Communal violence continued in Delhi.
Refugees demanded revenge.
Armed mobs attacked Muslims.

Gandhi fasted again:

  • For Hindu-Muslim harmony
  • For protection of Delhi’s Muslims
  • For peace between India and Pakistan

A peace agreement was signed by:

  • Hindus
  • Muslims
  • Sikhs
  • Government representatives

Gandhi broke his fast only after a written pledge of peace.


ASSASSINATION OF GANDHI (30 JANUARY 1948)
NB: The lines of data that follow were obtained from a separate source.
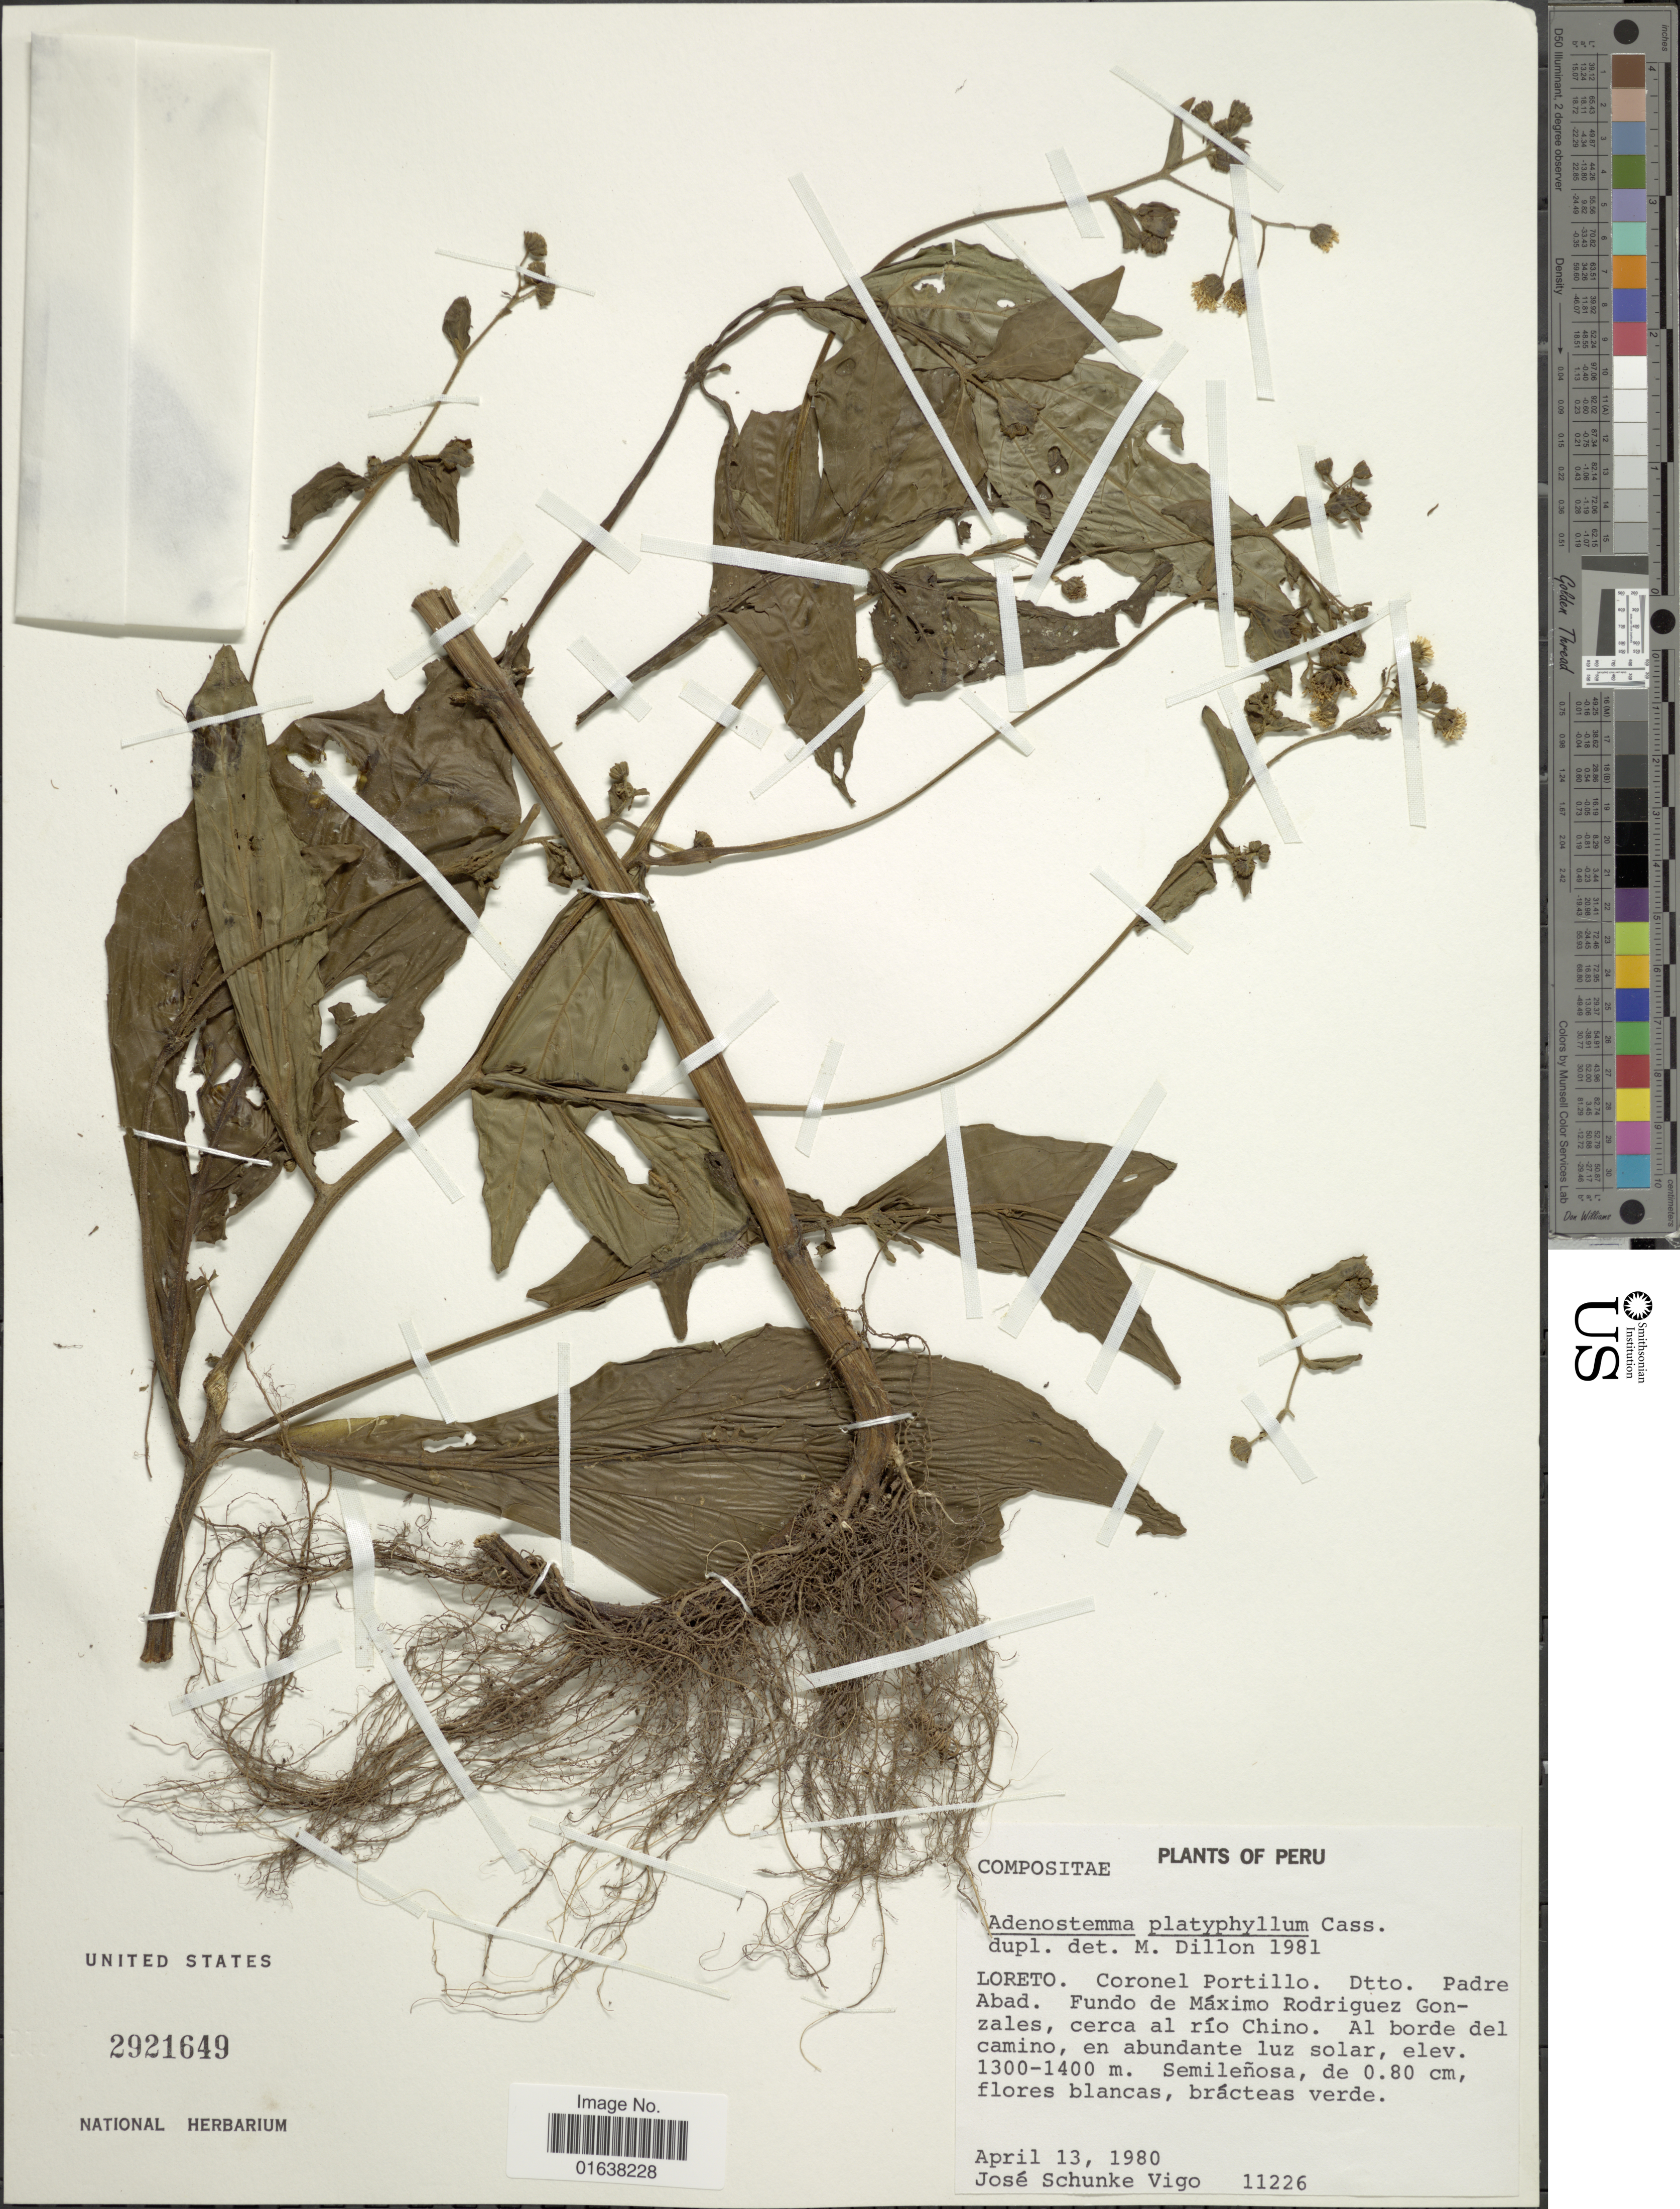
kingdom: Plantae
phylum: Tracheophyta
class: Magnoliopsida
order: Asterales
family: Asteraceae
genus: Adenostemma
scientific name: Adenostemma platyphyllum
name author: Cass.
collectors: J. Schunke Vigo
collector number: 11226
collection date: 1980-04-13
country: Peru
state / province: Loreto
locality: Coronel Portillo. Dtto. Padre Abad. Fundo de Maximo Rodriguez Gonzales, cerca al rio Chino. Al borde del camino, en abundante luz solar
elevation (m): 1300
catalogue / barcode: US 2921649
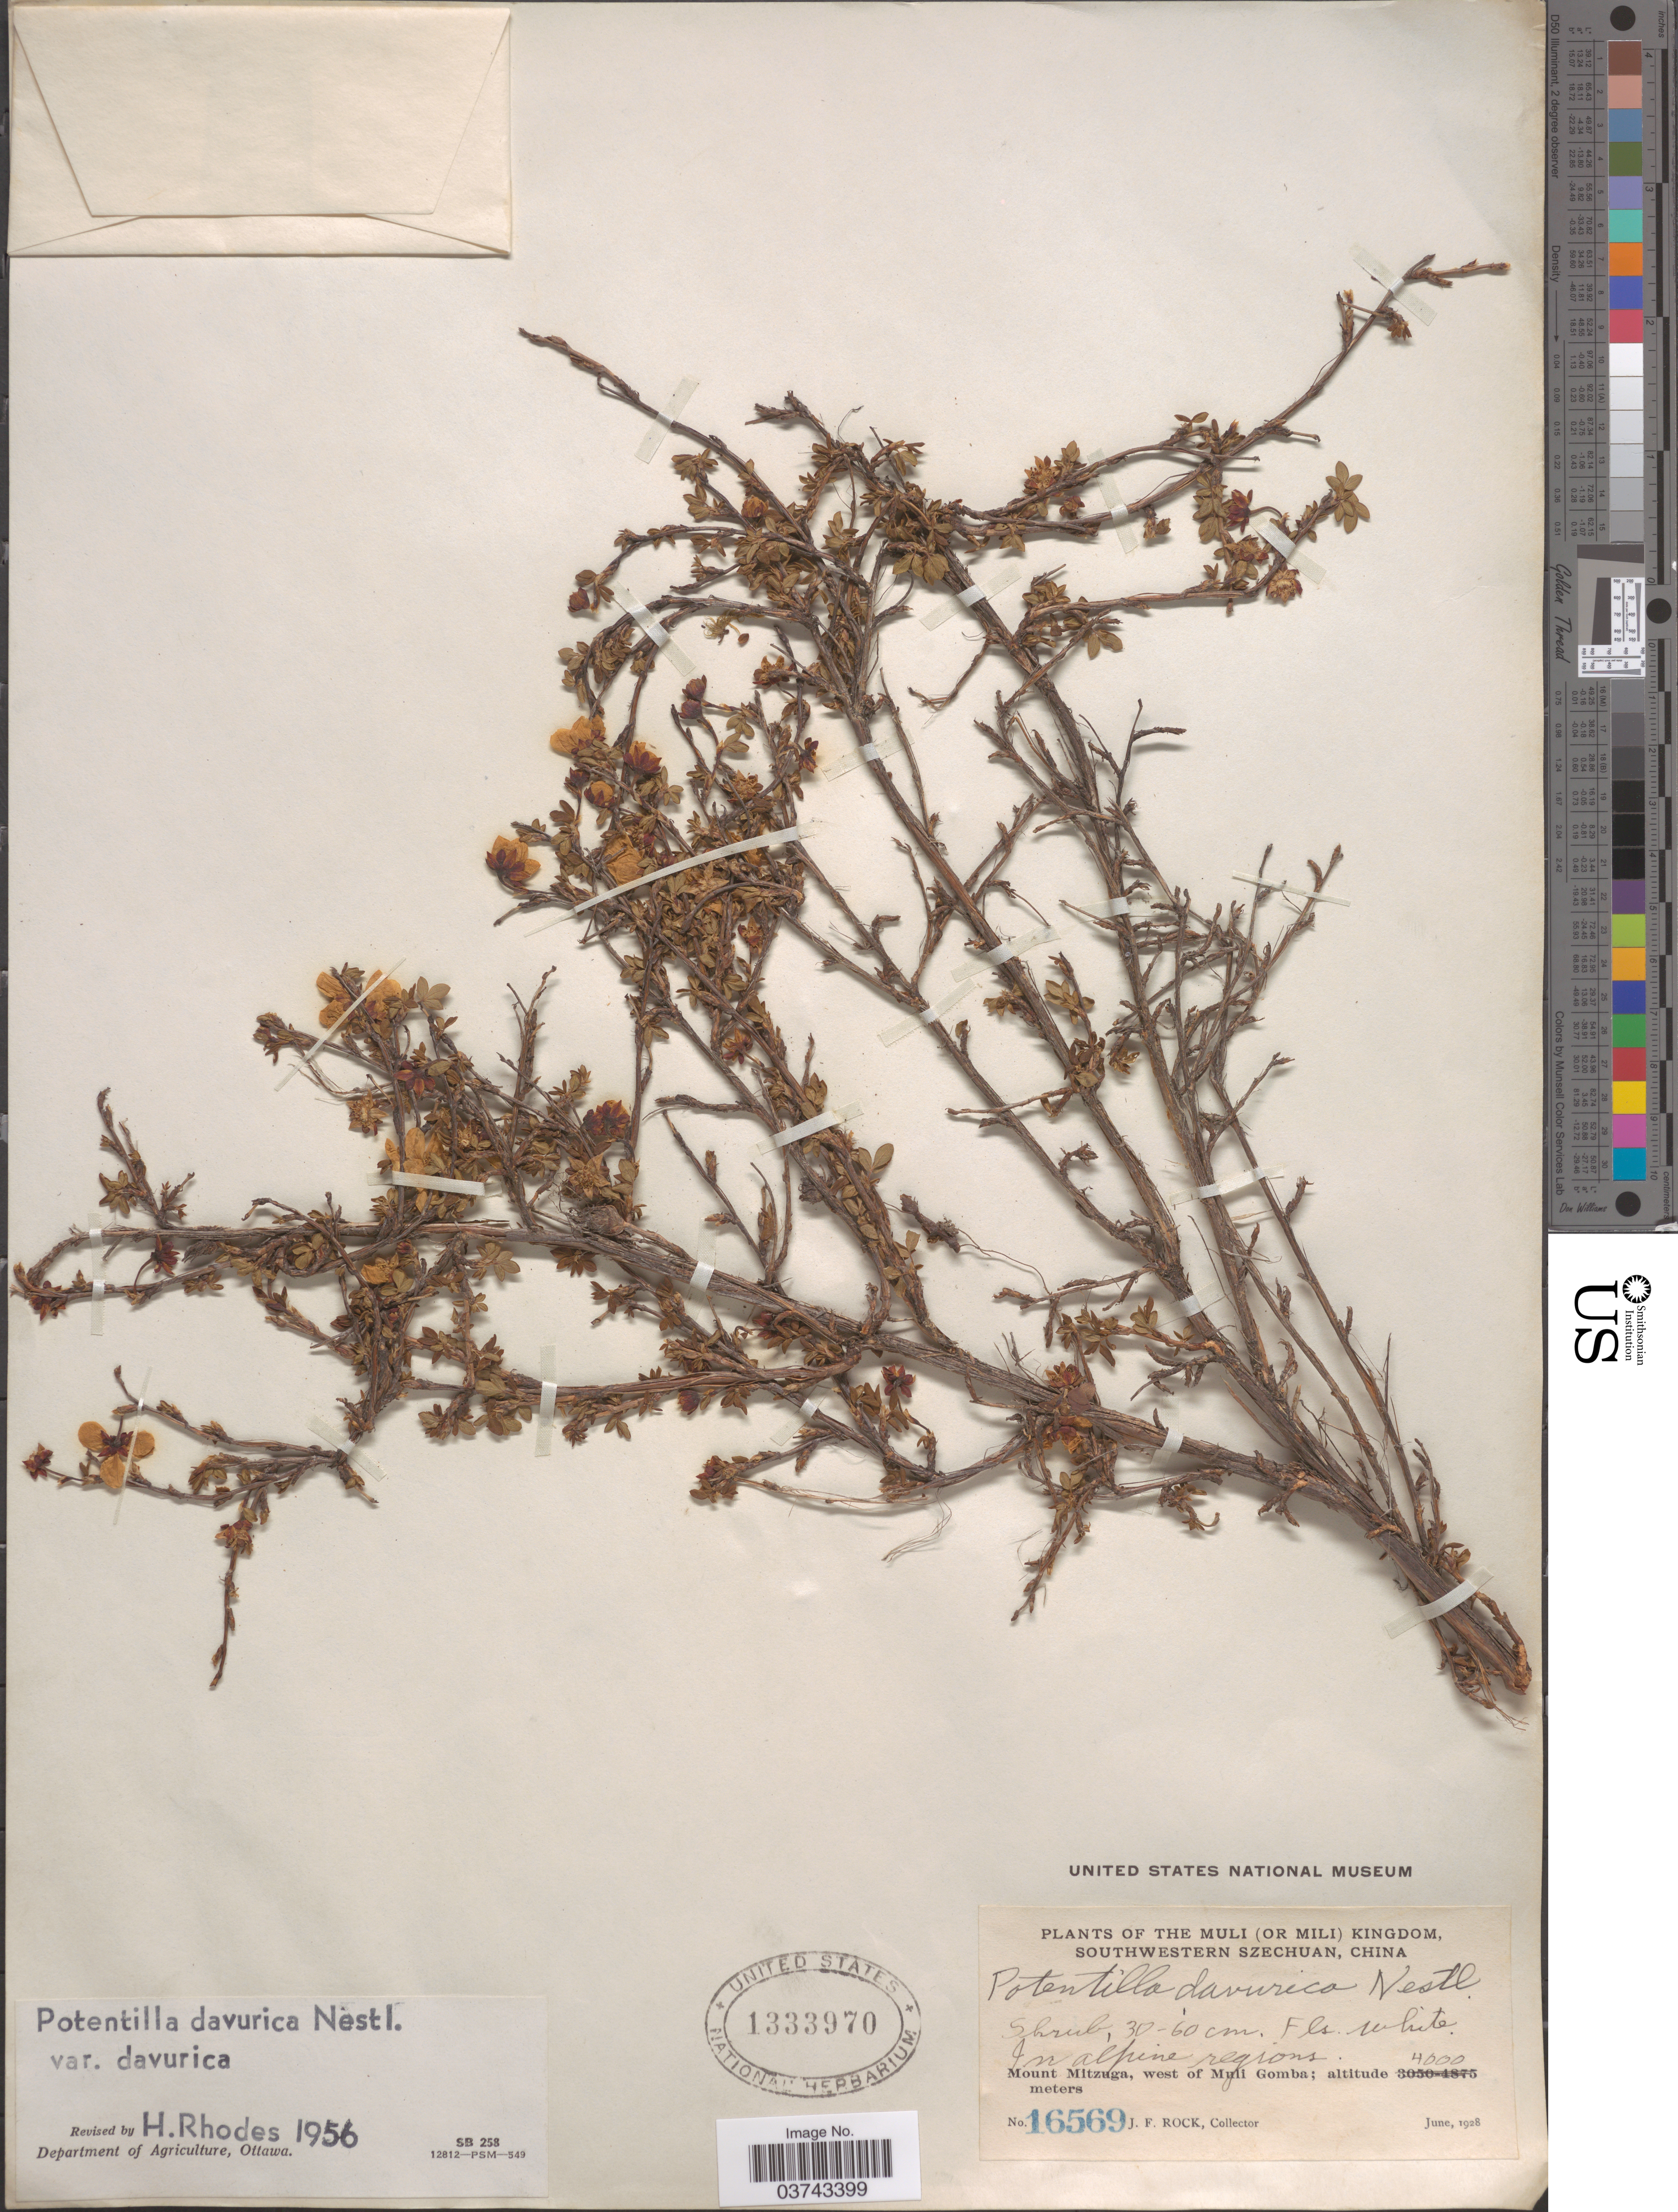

On 30 January 1948, Gandhi was walking for his daily prayer meeting at Birla House, Delhi.
He was shot by Nathuram Godse, a Hindu extremist who accused Gandhi of:

  • Favoring Muslims
  • Weakening Hindus
  • Opposing Partition militancy

His last words were:

“Hey Ram.”

Gandhi’s death shocked the world.

Einstein said:

“Generations to come will scarce believe that such a one as this ever walked on this earth.”


GANDHI’S LEGACY

1. Moral Leadership

He transformed:

  • Politics → into an ethical movement
  • Nationalism → into a mass faith

2. Method of Non-violence

Inspired:

  • Martin Luther King Jr.
  • Nelson Mandela
  • Dalai Lama
  • Aung San Suu Kyi

3. Mass Mobilization

Gandhi made:

  • Villagers
  • Peasants
  • Women
  • Students
  • Harijans

active participants in national politics.

4. Social Revolution

Gandhi challenged:

  • Untouchability
  • Alcohol consumption
  • Caste hierarchy
  • Gender inequality

5. Economic Philosophy

  • Self-reliance
  • Khadi
  • Trusteeship
  • Gram Swaraj

6. Democracy and Decentralization

Gandhi laid the foundation for:

  • Panchayati Raj
  • Cooperative movements

7. Critiques of Gandhi

Historians differ:

  • Some say he slowed revolution
  • Some say he prevented partition
  • Some say he facilitated it
  • Some say he was too idealistic
    Yet all agree:

Gandhi changed Indian history more than any other single leader.


HISTORIOGRAPHY OF GANDHI

Nationalist Historians

  • See him as the father of the mass movement
  • Attribute freedom to his leadership

Leftist/Marxist Historians

  • Criticize his compromises
  • Emphasize economic contradictions

Subaltern Historians

  • Focus on the voice of the masses
  • Gandhi seen as mediator, not controller

International Scholars

  • Consider him a global symbol of non-violence

Ambedkarite View

  • Gandhi failed to abolish caste
  • His reforms did not empower Dalits fully

Modern Evaluation

Despite debates:

  • Gandhi’s contribution remains unparalleled
  • He reshaped India’s political and moral landscape

FINAL CONCLUSION (FOR EXAMS)

Mahatma Gandhi stands as:

  • The moral centre of the Indian freedom struggle
  • The architect of non-violent mass movements
  • The bridge between India’s villages and its national politics
  • A social reformer, philosopher, and spiritual activist

From Champaran to Quit India, his campaigns:

  • United millions
  • Shattered the myth of British invincibility
  • Created new political culture
  • Ensured freedom through peace, not violence

His death ended a chapter but started a legacy that continues worldwide.